● **Required tasks**
a: List the command mnemonics named in the ELF programming notes.
b: In the ELF programming notes, who is the book "A Short Course in Programming" credited to?
c: Reproduce the stretch of the ELF programming notes from "I’m starting to" through "sweating with anticipation.".

I’m starting to wonder how I can write a byte to a specific location in memory now.  Specifically right after a 64 OUT 4 command.  It would be nice to get some of the output devices involved in the fun here.  I have some ideas of how it might work but I’m sweating with anticipation.

Another AHA moment!  The BR 30 (Branch Unconditionally) command is simply changing the value of whatever register that P is pointing at.  The value of P can be changed by the Dr SEP (Set P) command.  It’s starting to all make a bit more sense.  (Pun intended)

TinyELF Emulator for Macintosh OS X

I’ve now hit chapter 4 in Tom Pittman’s “A Short Course in Programming” book that has been graciously posted online for the world to enjoy.  Chapter 4 deals with registers but almost immediately it sends you back to program 2.3 at the end of chapter 2.  I am going to re-comment the code to attempt to make more sense of it.

.. PROGRAM 2.3 — SLOW BLINK
..

● **Given entries**
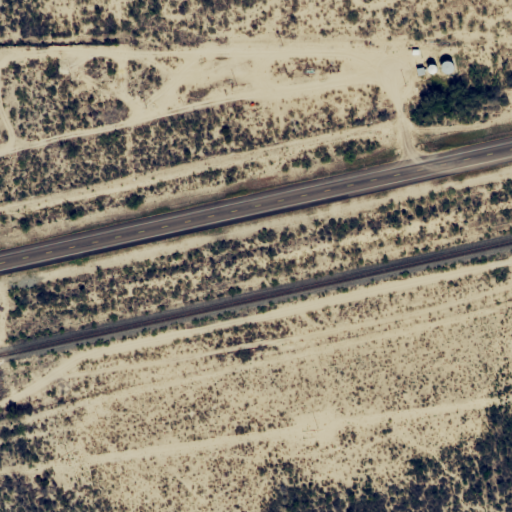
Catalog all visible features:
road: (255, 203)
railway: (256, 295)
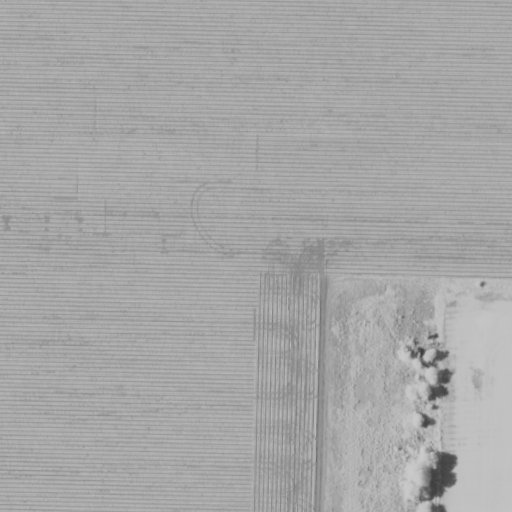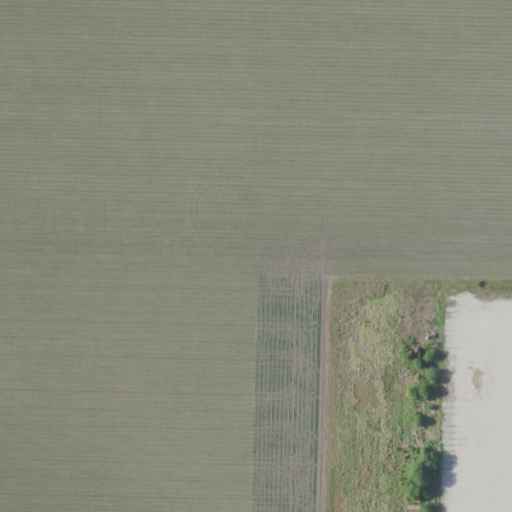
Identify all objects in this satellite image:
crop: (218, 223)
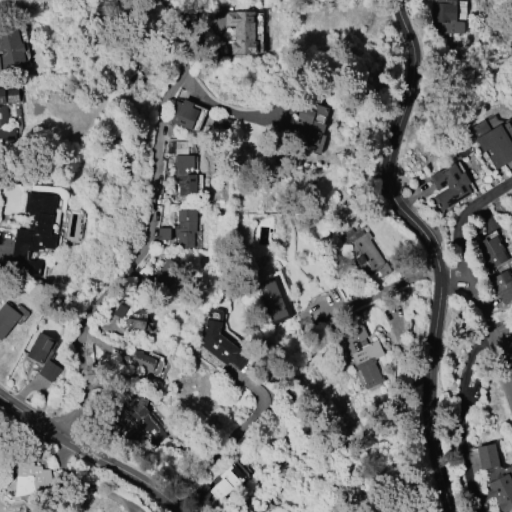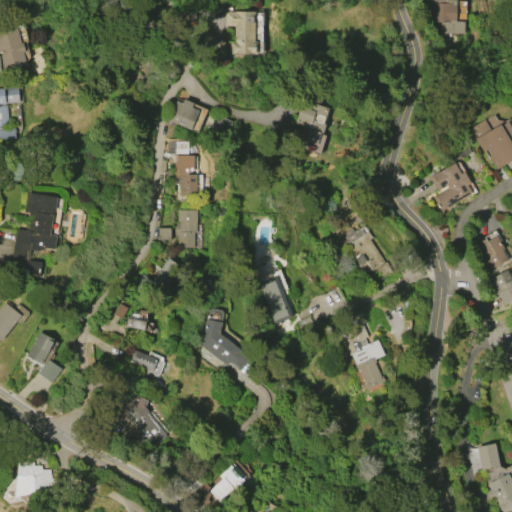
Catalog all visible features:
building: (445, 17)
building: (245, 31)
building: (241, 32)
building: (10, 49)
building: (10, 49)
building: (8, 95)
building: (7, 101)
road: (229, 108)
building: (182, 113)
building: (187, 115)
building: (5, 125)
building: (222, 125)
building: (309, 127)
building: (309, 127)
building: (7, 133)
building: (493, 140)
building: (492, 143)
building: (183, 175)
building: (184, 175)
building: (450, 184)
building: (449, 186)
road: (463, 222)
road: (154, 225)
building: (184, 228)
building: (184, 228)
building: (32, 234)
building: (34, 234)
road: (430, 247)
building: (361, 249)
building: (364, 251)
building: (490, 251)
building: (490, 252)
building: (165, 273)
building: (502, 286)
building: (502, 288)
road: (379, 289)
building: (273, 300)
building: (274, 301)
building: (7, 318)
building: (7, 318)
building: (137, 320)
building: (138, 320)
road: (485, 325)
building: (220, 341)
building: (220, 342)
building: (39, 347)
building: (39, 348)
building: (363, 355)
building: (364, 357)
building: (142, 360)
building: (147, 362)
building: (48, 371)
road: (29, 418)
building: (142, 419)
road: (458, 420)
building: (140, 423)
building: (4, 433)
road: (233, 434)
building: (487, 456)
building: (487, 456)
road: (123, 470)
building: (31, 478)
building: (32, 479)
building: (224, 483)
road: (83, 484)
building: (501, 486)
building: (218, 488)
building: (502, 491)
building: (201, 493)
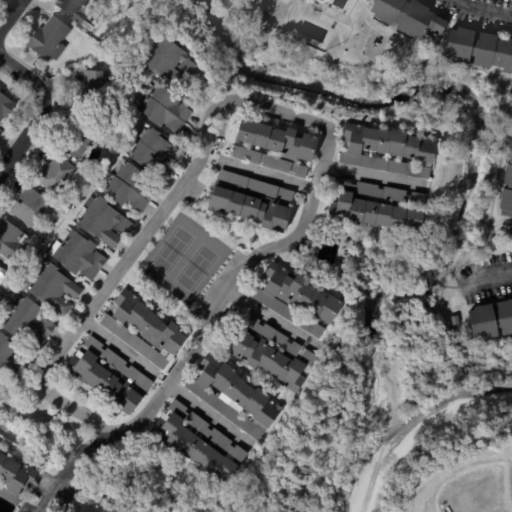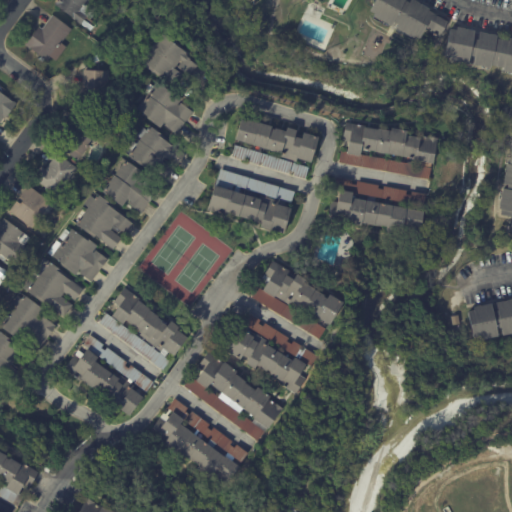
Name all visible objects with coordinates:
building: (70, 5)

● **Outputs for the tasks**
a: OUT, BR, SEP

b: Tom Pittman

c:
I’m starting to wonder how I can write a byte to a specific location in memory now.  Specifically right after a 64 OUT 4 command.  It would be nice to get some of the output devices involved in the fun here.  I have some ideas of how it might work but I’m sweating with anticipation.